Basta assegnazioni clientelari degli incarichi e gestioni “allegre” di Asl e ospedali. Per la sanità si cambia, almeno sulla carta. Per i direttori generali delle aziende sanitarie sono in arrivo le nuove regole di ingaggio. Le Regioni dovranno dire addio alle nomine politiche e rendere più stringenti i controlli sull’operato dei manager. A dare la spallata alle scelte legate a interessi di parte sarà uno dei decreti attuativi della riforma della Pubblica amministrazione, il ddl Madia, approvato dal Parlamento ad agosto. Il decreto, che potrebbe arrivare in Consiglio dei ministri prima di Natale (o, al più tardi, all’inizio di gennaio), farà parte di un pacchetto più corposo che metterà insieme circa dieci provvedimenti. Tra questi, anche la riforma delle società partecipate. L’obiettivo è di eliminarne almeno un terzo. E contemporaneamente fare un repulisti generale della gestione e dei bilanci-groviera di quelle che rimarranno in piedi.
UN ALBO NAZIONALE Per quanto riguarda i direttori sanitari, il decreto in arrivo – a cui ha lavorato anche la ministra della Salute Beatrice Lorenzin – imporrà a tutti i vertici ospedalieri di confluire in un apposito albo unico nazionale di cui si occuperà il ministero della Salute. Una specie di elenco degli idonei, che verrà aggiornato ogni due anni, nel quale potranno accedere i candidati ai ruoli manageriali solo se in possesso di determinati requisiti (come laurea, abilitazione, esperienza pregressa). Sarà istituita una commissione nazionale di esperti, statali e regionali, che avrà il compito di selezionare i candidati inseriti nell’albo.

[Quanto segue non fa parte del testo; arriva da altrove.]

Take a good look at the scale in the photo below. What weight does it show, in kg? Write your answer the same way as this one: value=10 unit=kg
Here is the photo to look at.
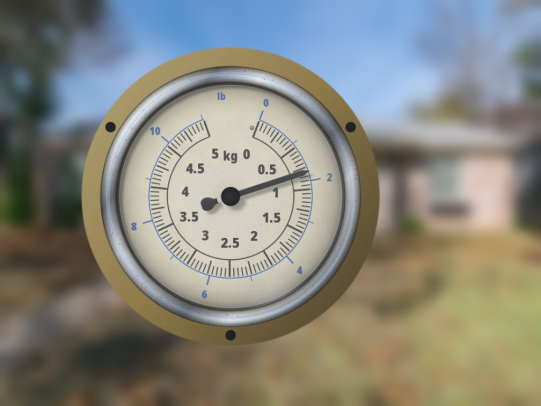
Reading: value=0.8 unit=kg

Con il nuovo meccanismo dunque le Regioni avranno le mani più legate nella scelta dei vertici: sarà infatti la commissione, pescando dall’albo, a selezione e presentare all’amministrazione una rosa di tre nomi su cui dovrà ricadere la decisione finale. In altre parole, le Regioni non potranno più assegnare incarichi con la stessa libertà di oggi, ma saranno vincolate a scegliere fra tre nomi già filtrati dalla commissione. Cambierà anche la verifica dell’operato dei manager.
Se il direttore non migliorerà le performance della sua azienda sarà rimosso e a farlo sarà la commissione nazionale e non più la Regione.
Tra i provvedimenti in arrivo, come detto, c’è quello sulle società partecipate. Quelle importanti si occupano di acqua, energia, rifiuti e trasporto pubblico, ma ce ne sono di piccole che si dedicano alla comunicazione, ai servizi, al software, alle assicurazioni. Sono troppe e disorganizzate e per questo il decreto porterà una ventata di regole più stringenti per loro apertura e gestione (con tanto di tetto per le buste paga dei vertici). Le amministrazioni avranno sei mesi di tempo per la ricognizione e un altro anno per liquidare le cosiddette scatole vuote. Non saranno esclusi accorpamenti e fusioni. Stando alle stime dei tecnici governativi la tagliola potrebbe riguardare non meno di mille partecipate e fino a un massimo di 4 mila (su circa 7600 esistenti). Ma il numero di quelle a rischio è legato alla norma transitoria del decreto, appesa alle decisioni politiche che nei prossimi giorni verranno prese a Palazzo Chigi.
LE FORZE DI POLIZIA Tra i dieci decreti in arrivo si conta anche quello che ridurrà da cinque a quattro le Forze di Polizia. Il grosso dei Forestali sarà infatti assorbito dai Carabinieri, a cui saranno attribuite le funzioni in materia di sicurezza ambientale, forestale e agroalimentare, Le funzioni e mezzi contro gli incendi boschivi andranno invece ai Vigili del fuoco. Infine, con la prima tranche della riforma della Pubblica amministrazione sono attesi il decreto sulle spa locali, che si occupano dei servizi pubblici, quelli sulla digitalizzazione e l’introduzione del Foia (per una maggiore trasparenza), i provvedimenti sulla riforma dei porti, le Camere di commercio, la Conferenza dei servizi e gli insediamenti produttivi strategici (con il taglio della burocrazia del 50%).